Cleaners and caterers at Manchester’s Premier League football clubs are “struggling to put food on the table”, the city’s food banks have warned.
Manchester food banks have written to executives at City and United urging them to pay their staff the real living wage of £9.30 an hour.
This rate, calculated by the independent thinktank the Resolution Foundation, is higher than the statutory “national living wage” of £8.72 an hour and is set to change next week.
Their letter comes as the campaign to end child food poverty spearheaded by the Manchester United forward Marcus Rashford, who has spoken of benefiting from free school meals while growing up, continues to gain traction.
An alliance of leading charities, unions, doctors and dentists wrote to the education secretary, Gavin Williamson, on Wednesday urging him to adopt Rashford’s plan to prevent children going hungry over the Christmas holiday.
However, Rashford’s club and its near-neighbour are not accredited by the Living Wage Foundation.
Matt Stallard, the chair of the city’s central food bank, said many of the people who accessed the service were in work but earned less than the living wage.
The charity’s letter, addressed to Ferran Soriano at City and Ed Woodward at United, said: “Both clubs are loved by so many in the city, and many have been inspired by the vital work your clubs have done during the pandemic, especially the incredible campaign led by Marcus Rashford MBE to tackle child food poverty.
“But the reality is that many of your own staff, including caterers and cleaners, are themselves struggling to put food on the table because they don’t earn the real living wage.”

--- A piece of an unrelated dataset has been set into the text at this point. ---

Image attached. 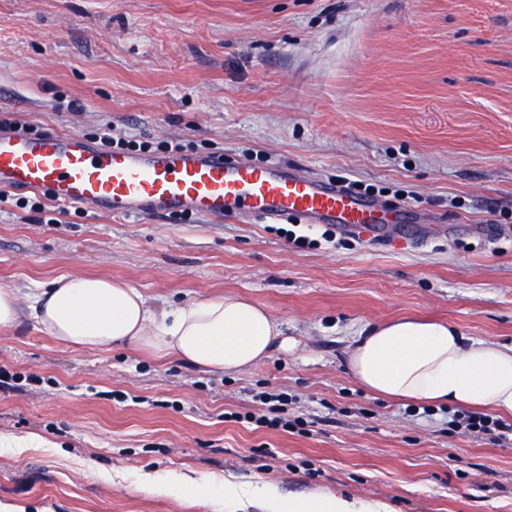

According to the Living Wage Foundation, only five Premier League clubs – Everton, Liverpool, West Ham, Chelsea and Crystal Palace – pay staff the real living wage.
Conor McGurran, the co-chair of Greater Manchester Citizens, who also signed the letter, said Rashford’s campaigning had “united a city of reds and blues”.
He added: “Whilst both Manchester City and Manchester United undertake a great deal of valuable work within our communities, there is one simple step that both clubs could take to reduce child poverty within our city.
“It’s proven that the real living wage lifts families out of poverty – that’s why Greater Manchester Citizens is calling on our two successful and wealthy football clubs to become living wage accredited.”
Both United and City continued to pay staff in full during the first national lockdown rather than use the government-backed furlough scheme.
United, along with the club’s foundation and through their partnership with the FareShare charity, distributed 5,000 meals to children eligible for free school meals during the October half-term.
United said: “Given the size of the club and with such a varied workforce across a number of specialist areas, staff salaries do differ, depending on their remit.
“However, all permanent and temporary employees, whether engaged on a full- or part-time basis, are paid the national living wage.”
Manchester City have also been approached for comment.